Within 28 days of non-payment of the amount admitted as due in a payment response; rejection of all or part of a payment claim; failure to serve a payment response; or a time dispute arising, a claiming party may commence an adjudication by serving a notice of adjudication. The notice must set out brief details of the parties, the nature of the dispute and the redress sought. It is queried whether an adjudicator would lack jurisdiction if an adjudication notice was issued out of time, as is the case in Western Australia where an adjudicator is required to dismiss such an adjudication application.
An adjudicator is then either appointed by agreement, or by nomination by an agreed or default nominating body, such as the Hong Kong International Arbitration Centre, within five working days. The adjudicator is not bound by the rules of evidence and can conduct the adjudication in such manner as he thinks fit. The consultation document suggests that adjudicators should decide matters on documents only, rather than requiring hearings and cross examination of witnesses and experts.
The claiming party must serve submissions together with all supporting evidence relied upon on or before the appointment of the adjudicator. An interesting issue facing the claiming party is that he must provide all submissions and documents and anticipate and address any arguments which might be raised by the paying party as he might not get another chance to address them.
The paying party must respond with his own submissions and supporting evidence within 20 working days, with the possibility of extensions by the adjudicator. This is in stark contrast with the Australian legislation which provides no possibility for extensions.
Paying parties often complain that adjudication is inherently unfair and exposes them to ambush by claiming parties who have had substantially more time to prepare their submissions and evidence.

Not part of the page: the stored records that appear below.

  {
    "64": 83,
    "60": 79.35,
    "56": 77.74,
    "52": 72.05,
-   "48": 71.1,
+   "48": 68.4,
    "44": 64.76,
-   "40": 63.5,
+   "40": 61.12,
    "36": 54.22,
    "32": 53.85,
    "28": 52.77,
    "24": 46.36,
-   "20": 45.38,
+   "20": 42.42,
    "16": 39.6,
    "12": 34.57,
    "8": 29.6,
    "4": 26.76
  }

The proposed legislation seeks to address ambush concerns by providing an adjudicator with discretion to extend the deadline for serving an adjudication response and providing that an adjudicator may disregard any submissions or evidence not made in the notice of adjudication which should reasonably have been made earlier. However, the claiming party will always have a strategic advantage as he could simply withhold making his payment claims until they are properly prepared and substantiated (or immediately before a public holiday), and the paying party will still have to respond within the limited timescale of the adjudication.

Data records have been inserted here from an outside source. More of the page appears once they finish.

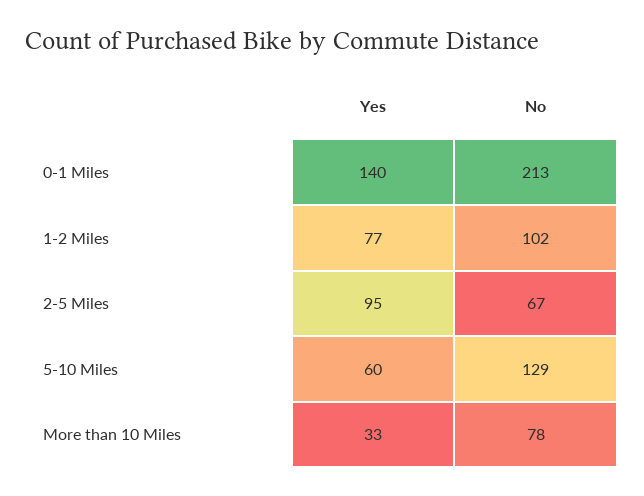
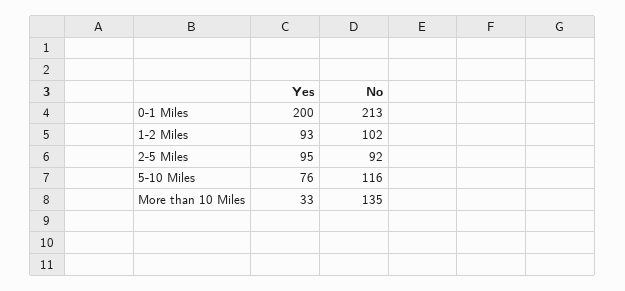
  {
    "Yes": {
-     "0-1 Miles": 140,
+     "0-1 Miles": 200,
-     "1-2 Miles": 77,
+     "1-2 Miles": 93,
      "2-5 Miles": 95,
-     "5-10 Miles": 60,
+     "5-10 Miles": 76,
      "More than 10 Miles": 33
    },
    "No": {
      "0-1 Miles": 213,
      "1-2 Miles": 102,
-     "2-5 Miles": 67,
+     "2-5 Miles": 92,
-     "5-10 Miles": 129,
+     "5-10 Miles": 116,
-     "More than 10 Miles": 78
+     "More than 10 Miles": 135
    }
  }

The adjudicator is required to reach and publish his decision within 20 working days, extendable by the adjudicator up to 55 working days, and in excess of 55 working days if the parties agree. The adjudicator is entitled to resign if he considers that it is not possible to decide the dispute fairly in the time available.
Right to suspend
The proposed legislation also introduces a right for parties to suspend all or part of the works, or reduce their rate of progress in the event of non-payment of a sum determined in an adjudicator’s decision or non-payment of an amount admitted as due in a payment response.
Use of statutory adjudications
Adjudications assist the parties in resolving disputes without arbitration or litigation because requiring the making of on account payments helps narrow the gap of the disputes between the parties and provide parties with a provisional determination so that they could better assess their positions. It is hoped that statutory adjudications will become one of the common means of resolution of construction disputes in Hong Kong.